Each holder shall be entitled to vote on an “as converted” basis with holders of outstanding shares of our common stock, voting together as a single class, with respect to any and all matters presented to the stockholders for their action or consideration. For so long as the holder shall continue to hold any shares of Series A Preferred Stock issued to it on the date of the Acquisition, the holder shall be entitled to elect a number of directors to the Board of Directors equal to a percentage determined by the number of Series A Preferred Stock beneficially owned by the holders, determined on an “as converted” basis, divided by the sum of the number of shares of common stock outstanding plus the number of Series A Preferred Stock outstanding on an “as converted” basis, provided, that the number of directors that the holders are entitled to elect shall never be less than a majority of our board of directors.

 

Each share of Series A Preferred Stock may be convertible at the holder’s option into shares of common stock of the company where the conversion price shall be the stated value of each share of Series A Preferred Stock divided by 80% of the volume-weighted average price (“VWAP”) of our common stock over the ten days immediately preceding the date of conversion.
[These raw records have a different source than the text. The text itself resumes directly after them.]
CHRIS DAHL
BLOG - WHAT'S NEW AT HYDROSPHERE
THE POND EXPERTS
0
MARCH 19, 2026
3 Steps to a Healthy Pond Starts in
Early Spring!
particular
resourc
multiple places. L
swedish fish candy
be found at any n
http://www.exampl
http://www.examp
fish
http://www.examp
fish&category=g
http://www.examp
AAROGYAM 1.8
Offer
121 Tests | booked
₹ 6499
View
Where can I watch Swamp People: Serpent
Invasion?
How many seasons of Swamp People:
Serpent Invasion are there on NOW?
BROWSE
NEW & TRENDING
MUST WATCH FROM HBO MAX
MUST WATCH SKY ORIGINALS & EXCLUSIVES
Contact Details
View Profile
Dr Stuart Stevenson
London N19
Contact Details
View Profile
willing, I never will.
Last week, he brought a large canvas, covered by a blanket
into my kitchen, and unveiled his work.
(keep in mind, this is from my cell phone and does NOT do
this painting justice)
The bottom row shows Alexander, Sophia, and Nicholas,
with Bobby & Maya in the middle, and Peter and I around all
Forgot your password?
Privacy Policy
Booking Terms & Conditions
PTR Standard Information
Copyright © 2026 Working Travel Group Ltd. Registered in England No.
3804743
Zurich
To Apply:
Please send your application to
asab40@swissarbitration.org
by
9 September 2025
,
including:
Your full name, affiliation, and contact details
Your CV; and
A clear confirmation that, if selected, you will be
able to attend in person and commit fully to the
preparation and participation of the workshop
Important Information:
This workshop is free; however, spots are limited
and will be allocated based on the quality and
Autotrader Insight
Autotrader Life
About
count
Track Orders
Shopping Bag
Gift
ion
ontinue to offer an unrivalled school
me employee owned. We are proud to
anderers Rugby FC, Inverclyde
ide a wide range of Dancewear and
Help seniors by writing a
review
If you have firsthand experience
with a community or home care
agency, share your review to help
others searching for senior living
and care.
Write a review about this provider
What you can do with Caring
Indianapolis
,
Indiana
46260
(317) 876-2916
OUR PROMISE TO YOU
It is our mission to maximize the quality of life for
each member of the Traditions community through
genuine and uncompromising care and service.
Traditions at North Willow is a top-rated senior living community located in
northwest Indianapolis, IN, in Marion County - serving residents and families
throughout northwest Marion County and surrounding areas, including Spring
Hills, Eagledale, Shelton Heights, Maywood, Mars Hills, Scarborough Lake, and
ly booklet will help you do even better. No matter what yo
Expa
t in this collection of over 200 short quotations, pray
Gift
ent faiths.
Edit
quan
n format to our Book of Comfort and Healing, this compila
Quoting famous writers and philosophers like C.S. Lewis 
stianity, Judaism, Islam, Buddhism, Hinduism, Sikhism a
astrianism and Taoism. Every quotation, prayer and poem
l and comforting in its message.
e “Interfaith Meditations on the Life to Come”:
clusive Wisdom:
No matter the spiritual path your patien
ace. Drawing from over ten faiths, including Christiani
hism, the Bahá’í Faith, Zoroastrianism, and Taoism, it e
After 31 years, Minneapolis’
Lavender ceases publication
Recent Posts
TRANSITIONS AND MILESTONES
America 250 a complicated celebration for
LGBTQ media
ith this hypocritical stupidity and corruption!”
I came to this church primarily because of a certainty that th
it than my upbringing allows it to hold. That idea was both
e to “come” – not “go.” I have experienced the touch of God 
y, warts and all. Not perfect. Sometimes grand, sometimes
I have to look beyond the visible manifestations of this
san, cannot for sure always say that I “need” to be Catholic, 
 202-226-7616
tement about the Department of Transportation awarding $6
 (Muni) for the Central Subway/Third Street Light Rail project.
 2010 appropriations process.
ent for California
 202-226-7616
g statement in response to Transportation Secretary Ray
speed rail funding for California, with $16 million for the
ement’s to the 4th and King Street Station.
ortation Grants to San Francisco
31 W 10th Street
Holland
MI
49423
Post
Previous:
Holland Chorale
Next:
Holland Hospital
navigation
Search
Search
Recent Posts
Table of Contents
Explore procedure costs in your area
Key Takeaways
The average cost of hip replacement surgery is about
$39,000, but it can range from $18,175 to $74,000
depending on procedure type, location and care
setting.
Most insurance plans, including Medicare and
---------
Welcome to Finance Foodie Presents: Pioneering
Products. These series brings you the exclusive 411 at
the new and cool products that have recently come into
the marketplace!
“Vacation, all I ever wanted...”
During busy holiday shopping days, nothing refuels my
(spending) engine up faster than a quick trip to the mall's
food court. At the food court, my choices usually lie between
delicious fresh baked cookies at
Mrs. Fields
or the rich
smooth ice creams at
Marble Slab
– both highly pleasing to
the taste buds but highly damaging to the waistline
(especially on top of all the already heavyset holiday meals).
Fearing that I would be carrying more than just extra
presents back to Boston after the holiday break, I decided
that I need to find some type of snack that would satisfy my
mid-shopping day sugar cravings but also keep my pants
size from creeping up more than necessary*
The conversion price will be subject to standard anti-dilution provisions in connection with any stock split, stock dividend, subdivision or similar reclassification of the common stock as well as carry full ratchet protection.

 

Upon the one-year anniversary of the Acquisition, the shares of Series A Preferred Stock shall be subject to redemption in cash at the option of the holder in an amount per share equal to the stated value plus all accrued and unpaid dividends thereon.

 

Transfer Agent and Registrar

 

The Transfer Agent and Registrar for our common stock is Computershare, 8742 Lucent Blvd., Suite 225, Highlands Ranch, CO 80129.